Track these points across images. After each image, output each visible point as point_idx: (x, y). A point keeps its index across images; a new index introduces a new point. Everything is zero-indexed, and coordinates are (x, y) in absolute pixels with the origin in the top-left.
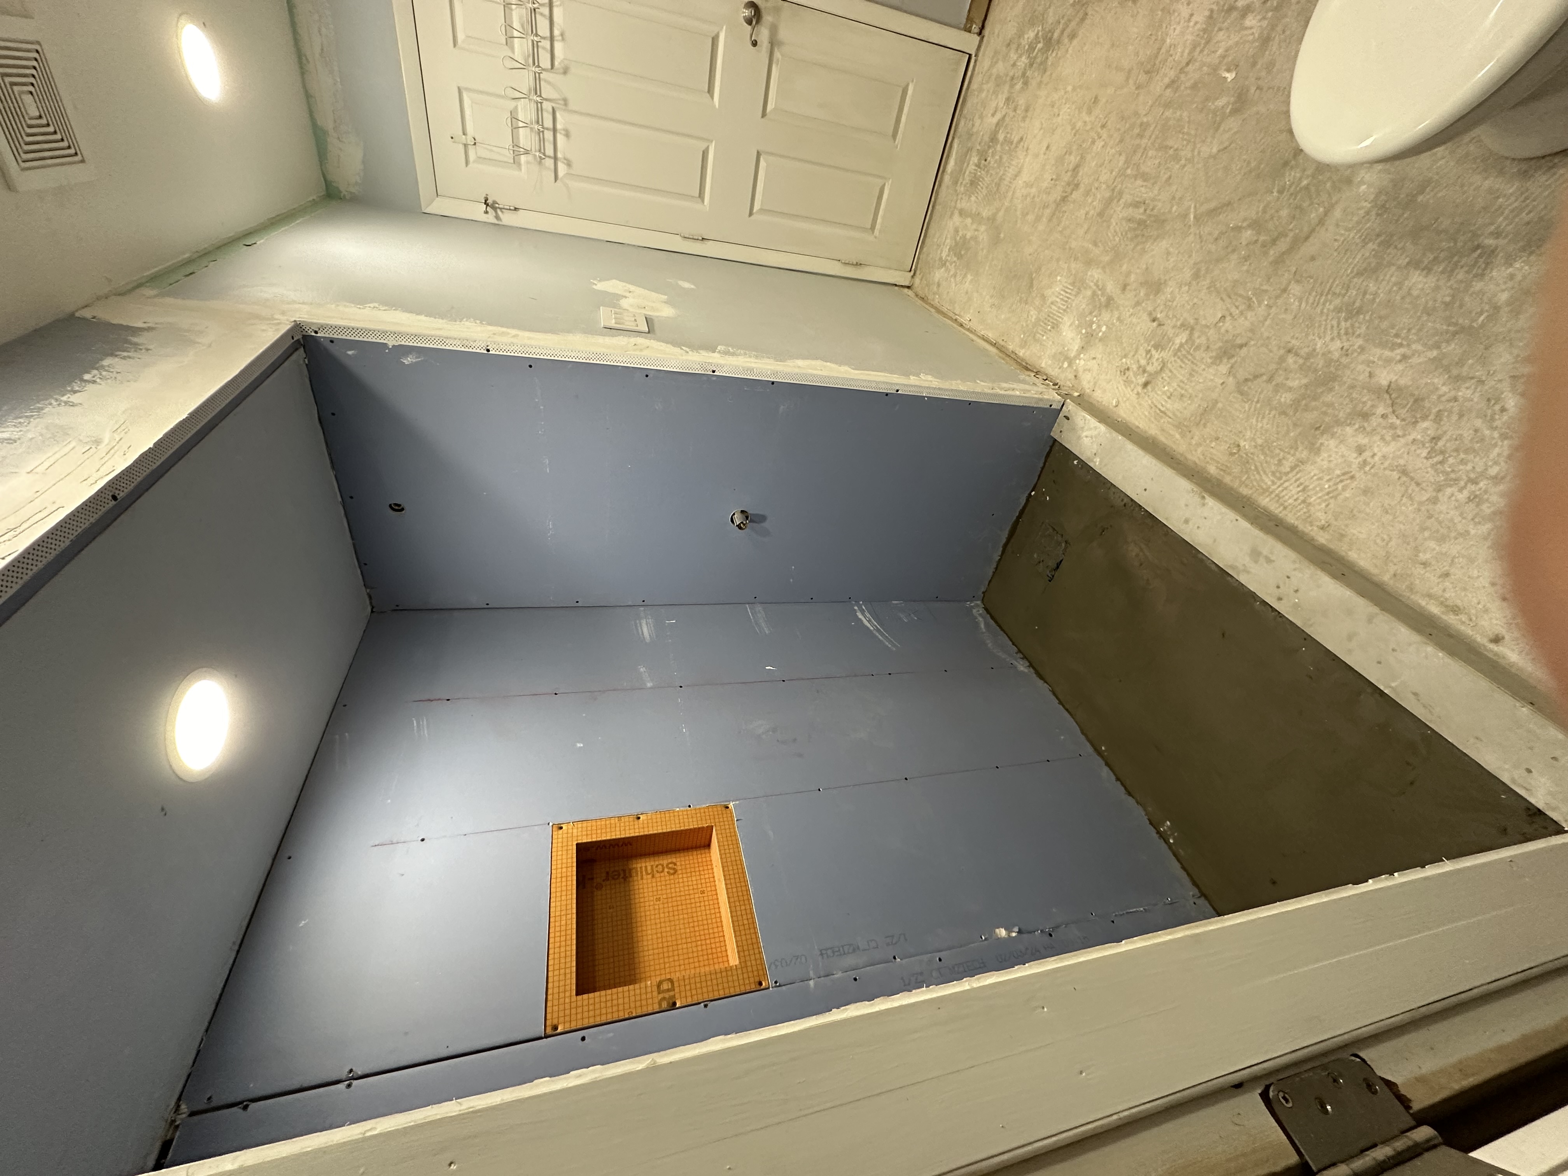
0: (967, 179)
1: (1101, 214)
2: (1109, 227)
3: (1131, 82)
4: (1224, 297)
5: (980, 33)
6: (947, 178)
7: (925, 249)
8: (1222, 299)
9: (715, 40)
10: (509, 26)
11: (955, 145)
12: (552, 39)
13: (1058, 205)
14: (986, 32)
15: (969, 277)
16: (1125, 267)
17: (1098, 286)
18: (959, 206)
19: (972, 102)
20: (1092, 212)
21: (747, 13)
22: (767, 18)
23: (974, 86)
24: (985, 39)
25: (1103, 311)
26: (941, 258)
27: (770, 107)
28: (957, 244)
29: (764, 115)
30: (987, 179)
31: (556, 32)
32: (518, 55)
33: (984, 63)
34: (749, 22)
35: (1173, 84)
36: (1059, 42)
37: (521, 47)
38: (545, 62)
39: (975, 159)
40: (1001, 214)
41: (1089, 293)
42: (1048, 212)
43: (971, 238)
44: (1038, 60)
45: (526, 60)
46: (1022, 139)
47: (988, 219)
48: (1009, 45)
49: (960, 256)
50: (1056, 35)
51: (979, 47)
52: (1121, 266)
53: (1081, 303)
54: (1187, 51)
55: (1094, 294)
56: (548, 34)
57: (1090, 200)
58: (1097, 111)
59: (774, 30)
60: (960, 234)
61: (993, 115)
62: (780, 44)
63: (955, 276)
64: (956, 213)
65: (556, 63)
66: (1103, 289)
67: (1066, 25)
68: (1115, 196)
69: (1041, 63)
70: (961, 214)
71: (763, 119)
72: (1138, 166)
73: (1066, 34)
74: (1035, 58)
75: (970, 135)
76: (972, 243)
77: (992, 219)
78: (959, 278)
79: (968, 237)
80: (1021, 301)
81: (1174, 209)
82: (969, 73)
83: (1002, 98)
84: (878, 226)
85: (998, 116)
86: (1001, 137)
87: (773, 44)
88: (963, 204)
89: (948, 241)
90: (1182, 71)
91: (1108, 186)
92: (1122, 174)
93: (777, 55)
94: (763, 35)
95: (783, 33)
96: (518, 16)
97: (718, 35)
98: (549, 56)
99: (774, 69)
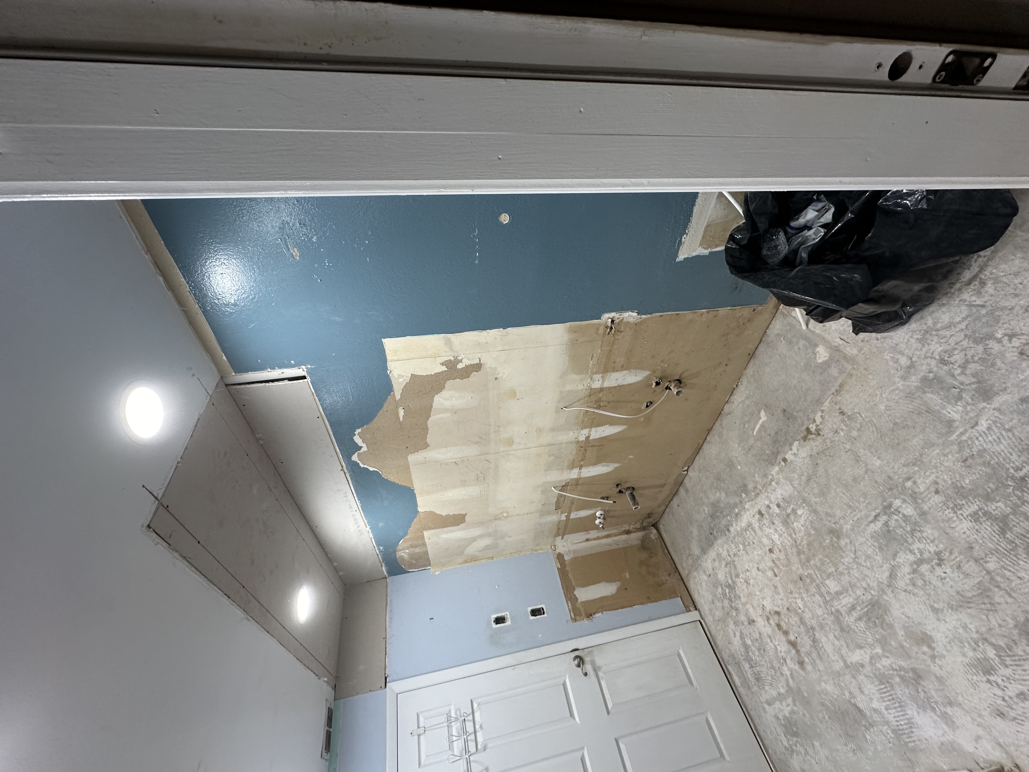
0: (752, 679)
1: (842, 630)
2: (854, 631)
3: (781, 567)
4: (966, 605)
5: (696, 609)
6: (741, 690)
7: (770, 751)
8: (969, 608)
9: (564, 685)
10: (450, 735)
11: (730, 668)
12: (475, 732)
13: (815, 647)
14: (699, 606)
15: (817, 744)
16: (893, 643)
17: (897, 670)
18: (763, 700)
19: (720, 641)
20: (836, 634)
21: (576, 662)
22: (587, 659)
23: (713, 632)
24: (701, 610)
25: (922, 683)
26: (785, 747)
27: (610, 706)
28: (785, 726)
29: (608, 713)
30: (764, 670)
31: (477, 727)
32: (456, 752)
33: (709, 619)
34: (579, 666)
35: (799, 553)
36: (734, 582)
37: (458, 746)
38: (472, 748)
39: (747, 666)
40: (791, 681)
41: (897, 679)
42: (814, 655)
43: (790, 713)
44: (732, 596)
45: (461, 753)
46: (760, 634)
47: (787, 691)
48: (713, 603)
49: (796, 734)
50: (730, 582)
51: (701, 615)
52: (891, 645)
53: (901, 691)
54: (789, 539)
55: (900, 676)
56: (473, 730)
57: (827, 628)
58: (780, 590)
59: (593, 663)
60: (781, 717)
61: (735, 636)
62: (600, 668)
63: (807, 752)
64: (766, 706)
65: (479, 747)
66: (901, 668)
67: (731, 575)
68: (837, 615)
69: (735, 596)
70: (769, 704)
71: (610, 715)
72: (828, 593)
73: (733, 578)
74: (730, 596)
75: (732, 656)
76: (794, 716)
77: (790, 689)
78: (810, 751)
79: (788, 715)
80: (867, 729)
81: (872, 592)
82: (706, 629)
83: (732, 626)
85: (738, 634)
86: (749, 642)
87: (596, 670)
88: (764, 697)
89: (778, 729)
90: (796, 546)
91: (828, 614)
92: (826, 602)
93: (601, 674)
94: (588, 667)
95: (599, 661)
96: (456, 728)
97: (565, 681)
98: (474, 743)
99: (603, 683)
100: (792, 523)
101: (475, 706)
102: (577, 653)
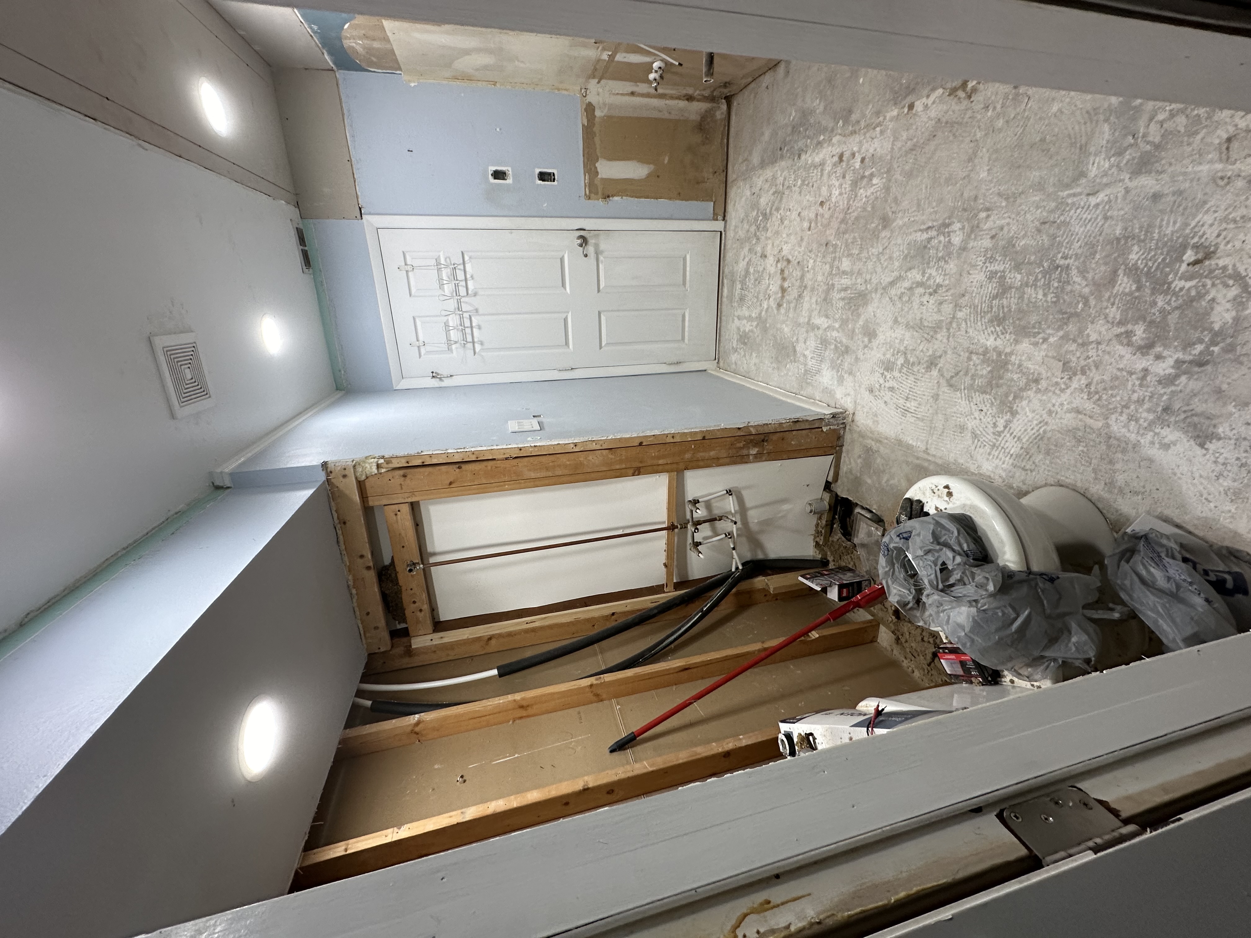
0: (737, 297)
1: (825, 300)
2: (832, 305)
3: (819, 225)
4: (917, 329)
5: (724, 219)
6: (724, 300)
7: (721, 344)
8: (917, 331)
9: (562, 260)
10: (440, 279)
11: (725, 281)
12: (466, 280)
13: (797, 300)
14: (727, 218)
15: (754, 355)
16: (850, 326)
17: (837, 341)
18: (736, 314)
19: (729, 256)
20: (819, 300)
21: (579, 241)
22: (591, 241)
23: (728, 247)
24: (728, 223)
25: (845, 356)
26: (733, 347)
27: (602, 285)
28: (741, 336)
29: (599, 291)
30: (750, 295)
31: (468, 276)
32: (447, 292)
33: (730, 234)
34: (581, 245)
35: (843, 221)
36: (771, 214)
37: (448, 289)
38: (463, 291)
39: (739, 286)
40: (763, 313)
41: (833, 347)
42: (792, 305)
43: (749, 331)
44: (762, 226)
45: (452, 293)
46: (764, 269)
47: (757, 318)
48: (742, 222)
49: (745, 344)
50: (768, 211)
51: (725, 227)
52: (848, 326)
53: (829, 354)
54: (846, 202)
55: (836, 346)
56: (463, 278)
57: (816, 293)
58: (804, 244)
59: (596, 246)
60: (742, 330)
61: (743, 260)
62: (602, 252)
63: (745, 356)
64: (736, 318)
65: (470, 292)
66: (841, 342)
67: (773, 205)
68: (830, 288)
69: (765, 226)
70: (739, 319)
71: (600, 294)
72: (838, 268)
73: (774, 208)
74: (760, 224)
75: (732, 273)
76: (751, 334)
77: (759, 317)
78: (747, 357)
79: (747, 331)
80: (791, 361)
81: (868, 286)
82: (723, 242)
83: (746, 250)
84: (686, 337)
85: (747, 260)
86: (751, 270)
87: (597, 253)
88: (738, 313)
89: (735, 335)
90: (846, 214)
91: (824, 283)
92: (830, 274)
93: (601, 258)
94: (590, 249)
95: (602, 246)
96: (445, 274)
97: (563, 256)
98: (465, 289)
99: (601, 266)
100: (860, 188)
101: (466, 258)
102: (582, 233)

_____

Task to complete: When copying from the data above, print only the lines from the line containing "89: (948, 241)" to the line containing "101: (475, 706)", exactly, and leave the pictures out.

Task response:
89: (948, 241)
90: (1182, 71)
91: (1108, 186)
92: (1122, 174)
93: (777, 55)
94: (763, 35)
95: (783, 33)
96: (518, 16)
97: (718, 35)
98: (549, 56)
99: (774, 69)
0: (752, 679)
1: (842, 630)
2: (854, 631)
3: (781, 567)
4: (966, 605)
5: (696, 609)
6: (741, 690)
7: (770, 751)
8: (969, 608)
9: (564, 685)
10: (450, 735)
11: (730, 668)
12: (475, 732)
13: (815, 647)
14: (699, 606)
15: (817, 744)
16: (893, 643)
17: (897, 670)
18: (763, 700)
19: (720, 641)
20: (836, 634)
21: (576, 662)
22: (587, 659)
23: (713, 632)
24: (701, 610)
25: (922, 683)
26: (785, 747)
27: (610, 706)
28: (785, 726)
29: (608, 713)
30: (764, 670)
31: (477, 727)
32: (456, 752)
33: (709, 619)
34: (579, 666)
35: (799, 553)
36: (734, 582)
37: (458, 746)
38: (472, 748)
39: (747, 666)
40: (791, 681)
41: (897, 679)
42: (814, 655)
43: (790, 713)
44: (732, 596)
45: (461, 753)
46: (760, 634)
47: (787, 691)
48: (713, 603)
49: (796, 734)
50: (730, 582)
51: (701, 615)
52: (891, 645)
53: (901, 691)
54: (789, 539)
55: (900, 676)
56: (473, 730)
57: (827, 628)
58: (780, 590)
59: (593, 663)
60: (781, 717)
61: (735, 636)
62: (600, 668)
63: (807, 752)
64: (766, 706)
65: (479, 747)
66: (901, 668)
67: (731, 575)
68: (837, 615)
69: (735, 596)
70: (769, 704)
71: (610, 715)
72: (828, 593)
73: (733, 578)
74: (730, 596)
75: (732, 656)
76: (794, 716)
77: (790, 689)
78: (810, 751)
79: (788, 715)
80: (867, 729)
81: (872, 592)
82: (706, 629)
83: (732, 626)
85: (738, 634)
86: (749, 642)
87: (596, 670)
88: (764, 697)
89: (778, 729)
90: (796, 546)
91: (828, 614)
92: (826, 602)
93: (601, 674)
94: (588, 667)
95: (599, 661)
96: (456, 728)
97: (565, 681)
98: (474, 743)
99: (603, 683)
100: (792, 523)
101: (475, 706)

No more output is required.